In fact, that issue was explicitly — and somewhat pompously — brought up at the news conference by a reporter for Newsmax, and Biden swatted it aside.
But the length of the news conference also played to two Biden-related weaknesses — an eagerness to talk at considerable length and a propensity for inexact language. Those aren’t functions of his age. They are traits that have marked his entire political career.
In the later stages of the event, for example, Biden suggested he might not consider the midterm elections legitimate under certain circumstances— but the wording of his answer was rather unclear.
Some commentators complained the event grew dull because of its length.
But that critique is not likely to matter much with the general public, relatively few of whom are likely to have watched the presser in its entirety.
Biden kicked off his midterm campaign
Next to the Russia gaffe, the most politically significant aspect of the briefing was Biden’s shift to a midterm election strategy.
He is not — yet — going full, scorched-earth negative. But he clearly wants to put a contrast between his party and the GOP in the front of voters’ minds
He claimed several times that Republicans were happy to position themselves against him but unwilling to state in plain terms what they favor.
“What would be the Republican platform right now?,” he asked rhetorically, citing issues including taxation, the cost of prescription drugs and human rights. “I honestly don’t know what they’re for.”
An old political dictum holds that elections are either a referendum on the incumbent or a choice between two options.
Biden is doing what he can to make the 2022 midterms a choice — surely seeing this approach as his party’s most realistic chance to cling onto its razor-thin congressional majorities.
Relatedly, Biden also promised to hit the road more, talking wistfully about how he has not been able do more of the old-school politicking he relishes because of the pandemic.
“I don’t get a chance to look people in the eye, to go out and do the things I’ve always been able to do,” he said at one point. “Connect with people, let them take the measure of my sincerity.”
A bite-sized approach to his goals
Biden bowed to the inevitable on his legislative agenda — sort of.
In effect, he accepted that his Build Back Better plan, which he had hoped would be the capstone of his legislative agenda, would not pass in its current form. He acknowledged the same of voting rights legislation, more or less.
But he emphasized the fight for those goals was not over. Instead, he said he would move on to trying to achieve the same big objectives in bite-sized chunks over time.
“It’s clear to me that we are going to have to probably break it up,” he said of Build Back Better, noting as one example that even Sen. Joe Manchin (D-W.Va.) was in favor of some of the big bill’s provisions on early childhood education.
He made essentially the same argument on voting rights and asserted that change happens incrementally.
“I don’t know many things that have been done in one fell swoop,” he said.
Whether that approach is enough to satisfy a restive Democratic base remains to be seen.
Did it move the needle?
It’s tough for any single event these days to shift the political realities of a deeply polarized nation.

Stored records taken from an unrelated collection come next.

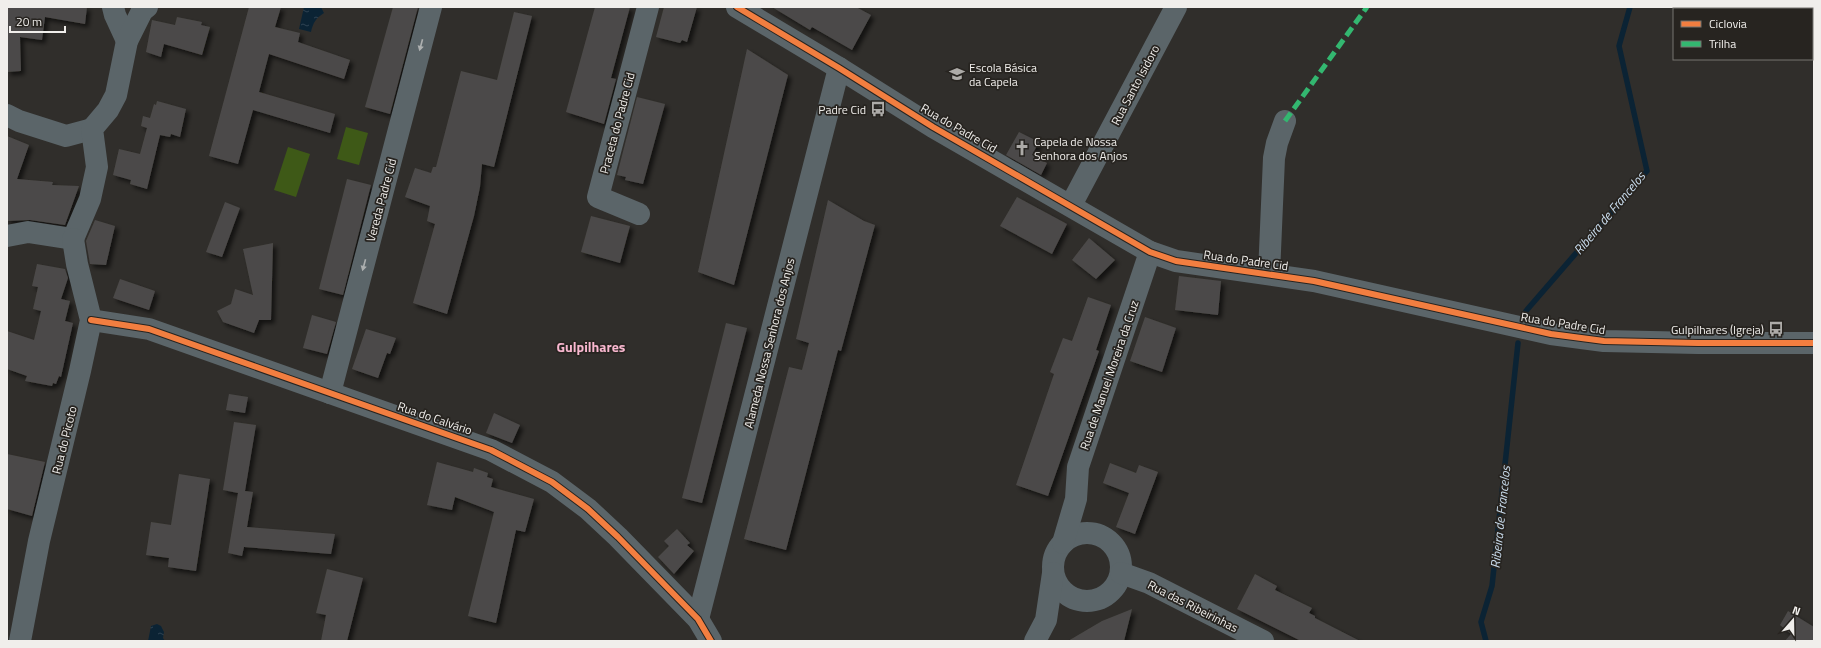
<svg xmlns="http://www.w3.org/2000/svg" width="1821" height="648" font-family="'Titillium Web',sans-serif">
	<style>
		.pitch { fill: #3e5917 }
		.water { fill: url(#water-ripples) }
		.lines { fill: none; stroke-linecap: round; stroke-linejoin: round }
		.stream { stroke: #0b2334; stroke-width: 5.5 }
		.building { fill: #4c4a48; filter: url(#shadow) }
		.minor { stroke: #5b6569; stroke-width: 22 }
		.quiet { stroke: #33b770; stroke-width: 5; stroke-dasharray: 10 5; stroke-linecap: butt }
		.cycleway-casing { stroke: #272420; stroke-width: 8 }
		.cycleway { stroke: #f27e40; stroke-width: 6 }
		.oneway { fill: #adb0b0 }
		.labels { text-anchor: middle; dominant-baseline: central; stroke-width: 3.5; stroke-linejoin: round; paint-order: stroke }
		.poi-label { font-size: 12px; fill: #f0eeeb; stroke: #272420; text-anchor: start }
		.street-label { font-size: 12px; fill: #f0eeeb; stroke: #272420 }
		.water-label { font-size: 13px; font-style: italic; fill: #caddee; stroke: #272420 }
		.quarter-label { font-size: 14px; font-weight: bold; fill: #f8b7cf; stroke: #272420 }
	</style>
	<defs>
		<pattern id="water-ripples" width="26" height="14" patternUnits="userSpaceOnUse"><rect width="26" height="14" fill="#0b2334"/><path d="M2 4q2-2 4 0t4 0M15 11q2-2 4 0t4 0" fill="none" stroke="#2f4352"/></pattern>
		<filter id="shadow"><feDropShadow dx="3.5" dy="3.5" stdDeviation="2" flood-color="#0009"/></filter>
	</defs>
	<rect width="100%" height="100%" fill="#302e2b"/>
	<g class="pitch">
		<path d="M346 127 368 133 359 165 337 159Z"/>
		<path d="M288 147 310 154 296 197 274 190Z"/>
	</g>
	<g class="water">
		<path d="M304 7H321L324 13C316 18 313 23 311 32L299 29Z"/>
		<path d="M157 624 161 626 164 632 163 638 165 641H148L151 626Z"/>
	</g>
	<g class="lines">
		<g class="stream">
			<path d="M1526 311 1647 171 1619 46 1630 7"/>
			<path d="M1486 641 1481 622 1492 586 1518 343"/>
		</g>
	</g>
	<g class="building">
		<path d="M7 7H87L85 24 45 17 42 40 20 37 21 71 7 72Z"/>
		<path d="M249 7H281L275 27 300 33 298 42 350 60 344 79 269 54 259 92 335 114 330 133 253 110 238 164 209 156Z"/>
		<path d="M393 7H418L390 114 365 107Z"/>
		<path d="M595 7H630L611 78 616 79 604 124 566 112Z"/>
		<path d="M664 7H697L687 42 682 40 680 43 656 37Z"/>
		<path d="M772 7H856L871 15 852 50 812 27 810 30Z"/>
		<path d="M514 12 532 16 494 167 482 164 480 187 474 216 447 314 413 303 435 224 427 221 430 206 405 197 415 168 431 173 433 167H436L461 71 497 80Z"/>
		<path d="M177 17 202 22 201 25 210 27 202 55 164 44 161 57 146 52 152 20 175 25Z"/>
		<path d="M747 49 788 75 734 285 698 272Z"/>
		<path d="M637 97 665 104 643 184 625 180 626 177 617 175Z"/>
		<path d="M157 101 186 109 180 137 171 134 170 137 160 135 147 189 130 184 131 180 113 175 119 149 140 154 147 128 141 126 143 116 150 118 154 104 156 105Z"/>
		<path d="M1019 132 1039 142 1032 155 1047 163 1041 175 1006 155Z"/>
		<path d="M7 136 29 145 17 179 53 182 52 185 79 186 65 225 30 220 7 221Z"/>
		<path d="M347 179 371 185 343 295 319 289Z"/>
		<path d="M1017 197 1067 224 1052 254 1000 226Z"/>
		<path d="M828 200 864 221 875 225 841 351 838 350 786 550 744 539 789 367 802 370 809 343 796 339Z"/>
		<path d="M225 202 240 208 222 257 206 252Z"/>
		<path d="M591 216 630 226 620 263 581 252Z"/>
		<path d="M95 220 115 226 106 265 90 264 86 241Z"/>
		<path d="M1089 238 1115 260 1096 279 1072 260Z"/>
		<path d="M273 243 271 320H259L254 333 223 322 217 311 231 304 235 289 253 295 243 249Z"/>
		<path d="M37 264 65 269 68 278 61 299 70 301 65 321 73 323 61 377 59 376 56 384 53 383 52 386 25 381 27 376 7 369V331L34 340 41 311 33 309 38 287 32 286Z"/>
		<path d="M1179 276 1221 281 1218 315 1175 310Z"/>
		<path d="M120 279 155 291 149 310 113 298Z"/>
		<path d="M1088 297 1111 305 1096 350 1099 351 1048 496 1016 485 1054 374 1050 372 1063 338 1072 341Z"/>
		<path d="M312 315 336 322 327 354 303 348Z"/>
		<path d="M1145 317 1176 328 1162 372 1130 361Z"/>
		<path d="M726 323 747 328 702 503 682 498Z"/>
		<path d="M366 329 396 338 390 354 387 353 378 378 352 369Z"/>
		<path d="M229 394 248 397 245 413 226 410Z"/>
		<path d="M494 413 520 425 512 443 486 433Z"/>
		<path d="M234 422 256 425 245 491 253 492 247 527 335 534 331 554 244 547 242 556 228 553 238 493 223 490Z"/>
		<path d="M7 454 45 462 32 516 7 509Z"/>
		<path d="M437 462 473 472 474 468 488 473 487 477 493 479 491 487 534 499 525 532 516 530 496 623 468 616 494 512 455 497 452 510 427 505Z"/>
		<path d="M1110 463 1136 473 1139 465 1158 472 1135 534 1116 527 1129 493 1103 483Z"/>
		<path d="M179 474 210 479 196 571 168 567 169 558 146 555 151 522 171 525Z"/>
		<path d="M677 529 690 543 687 545 694 551 674 574 658 557 669 546 664 541Z"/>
		<path d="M327 569 363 578 347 641H321L326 615 316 613Z"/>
		<path d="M1255 574 1277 586 1275 590 1312 608 1309 613 1315 616V618L1360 641H1301L1237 609Z"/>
		<path d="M1132 609 1124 641H1068L1102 621Z"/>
		<path d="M1788 611 1814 627V641H1785L1791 634 1780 625Z"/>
	</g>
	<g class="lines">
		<g class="minor">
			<path d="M113 7 115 15 127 41"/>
			<path d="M737 7 839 68 933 127 1150 252 1176 261 1314 281 1551 334 1604 341 1698 343H1814"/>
			<path d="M7 115 19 121 66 136 92 129"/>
			<path d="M1071 205 1176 7"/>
			<path d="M639 214 598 197 648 7"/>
			<path d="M7 236 28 232 73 239"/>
			<path d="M73 239 90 199 97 167 92 129 108 110 116 95 127 41 142 11 147 7"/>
			<path d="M1269 274 1274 158 1277 143 1285 121"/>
			<path d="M91 320 149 329 491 450 552 482 588 509 618 537 698 619 711 641"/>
			<path d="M330 393 431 7"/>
			<circle cx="1087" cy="567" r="34"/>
			<path d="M1063 543 1076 499 1078 467 1150 252"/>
			<path d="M1121 573 1149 583 1263 641"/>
			<path d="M698 619 839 68"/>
			<path d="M20 641 39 541 80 371 91 320 77 264 73 239"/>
			<path d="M1035 641 1046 620 1053 573"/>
		</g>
		<path class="quiet" d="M1285 121 1367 7"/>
		<g class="cycleway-casing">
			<g id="cycleway">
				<path d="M737 7 839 68 933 127 1150 252 1176 261 1314 281 1551 334 1604 341 1698 343H1814"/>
				<path d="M91 320 149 329 491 450 552 482 588 509 618 537 698 619 711 641"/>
			</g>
		</g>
		<use href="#cycleway" class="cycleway"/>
	</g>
	<defs><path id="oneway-solid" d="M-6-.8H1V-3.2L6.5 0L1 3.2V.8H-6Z"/></defs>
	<g class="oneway">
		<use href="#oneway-solid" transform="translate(421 45) rotate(105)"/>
		<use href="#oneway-solid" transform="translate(364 265) rotate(105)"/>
	</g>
	<defs>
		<g id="school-bare" transform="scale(1.2)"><path d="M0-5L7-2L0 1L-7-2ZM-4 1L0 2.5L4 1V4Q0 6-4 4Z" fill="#adaba8" stroke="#272420" stroke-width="2.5" paint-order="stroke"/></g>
		<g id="bus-bare" transform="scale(1.2)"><path d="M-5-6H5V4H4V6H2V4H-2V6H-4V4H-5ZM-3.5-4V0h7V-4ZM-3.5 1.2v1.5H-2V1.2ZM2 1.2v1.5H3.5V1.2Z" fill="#adaba8" stroke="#272420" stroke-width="2.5" paint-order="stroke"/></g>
		<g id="church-bare" transform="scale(1.2)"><path d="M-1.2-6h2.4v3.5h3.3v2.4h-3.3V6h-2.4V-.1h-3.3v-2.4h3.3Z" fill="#adaba8" stroke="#272420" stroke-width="2.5" paint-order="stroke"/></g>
	</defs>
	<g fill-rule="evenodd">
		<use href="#school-bare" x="957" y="74"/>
		<use href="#bus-bare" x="878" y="109"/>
		<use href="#church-bare" x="1022" y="148"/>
		<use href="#bus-bare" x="1776" y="329"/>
	</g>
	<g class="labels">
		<g class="poi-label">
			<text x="969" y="67">Escola Básica<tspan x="969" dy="14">da Capela</tspan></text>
			<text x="866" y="109" text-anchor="end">Padre Cid</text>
			<text x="1034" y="141">Capela de Nossa<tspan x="1034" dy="14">Senhora dos Anjos</tspan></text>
			<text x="1764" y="329" text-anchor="end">Gulpilhares (Igreja)</text>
		</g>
		<g class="street-label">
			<text transform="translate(1135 85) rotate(-62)">Rua Santo Isidoro</text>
			<text transform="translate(617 123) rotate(-75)">Praceta do Padre Cid</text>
			<text transform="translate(959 128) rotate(30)">Rua do Padre Cid</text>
			<text transform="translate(381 200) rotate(-75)">Vereda Padre Cid</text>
			<text transform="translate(1246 260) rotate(8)">Rua do Padre Cid</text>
			<text transform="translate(1563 323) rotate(9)">Rua do Padre Cid</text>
			<text transform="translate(769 343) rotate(-76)">Alameda Nossa Senhora dos Anjos</text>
			<text transform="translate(1109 375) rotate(-71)">Rua de Manuel Moreira da Cruz</text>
			<text transform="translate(435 418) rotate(19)">Rua do Calvário</text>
			<text transform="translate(64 440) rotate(-76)">Rua do Picoto</text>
			<text transform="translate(1193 606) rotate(27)">Rua das Ribeirinhas</text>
		</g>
		<g class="water-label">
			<text transform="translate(1609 213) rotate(-50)">Ribeira de Francelos</text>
			<text transform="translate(1500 517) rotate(-84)">Ribeira de Francelos</text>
		</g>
		<g class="quarter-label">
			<text x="591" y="346">Gulpilhares</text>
		</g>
	</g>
	<rect width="1821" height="648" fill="none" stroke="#f0eeeb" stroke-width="16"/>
	<rect x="1673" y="8" width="140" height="52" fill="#272420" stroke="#777571"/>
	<rect x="1681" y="21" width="20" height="6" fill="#f27e40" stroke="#777571"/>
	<text x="1709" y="28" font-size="12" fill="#f0eeeb">Ciclovia</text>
	<rect x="1681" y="41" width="20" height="6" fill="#33b770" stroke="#777571"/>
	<text x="1709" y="48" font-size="12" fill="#f0eeeb">Trilha</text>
	<g transform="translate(1793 620) rotate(20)" stroke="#272420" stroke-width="3" paint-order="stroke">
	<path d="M0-3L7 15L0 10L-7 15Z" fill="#f0eeeb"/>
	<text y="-6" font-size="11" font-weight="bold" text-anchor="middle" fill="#f0eeeb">N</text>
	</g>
	<path d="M10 26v6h55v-6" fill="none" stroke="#f0eeeb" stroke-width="2"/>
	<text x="16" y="26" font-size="12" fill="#f0eeeb" stroke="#272420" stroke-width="3" paint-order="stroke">20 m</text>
</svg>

Biden’s press conference was no exception.
The extent of the damage done by the Russia-related gaffe will only become clear after several days.
Right now, it’s impossible to tell whether it will fade from relevance or instead come to be seen like other infamous verbal miscues — President Ford’s “there is no Soviet domination of Eastern Europe” debacle during a 1976 debate comes to mind.
On the flip side, Biden supporters can take heart from the vigor with which the president pressed the case against the GOP. They have been wanting more of that from Biden for a while and he delivered in spades on Wednesday.
His remarks hitting Republicans were a reminder that the presidential bully pulpit still holds power.
Whether that power will be enough to reverse Biden’s current low fortunes remains to be seen.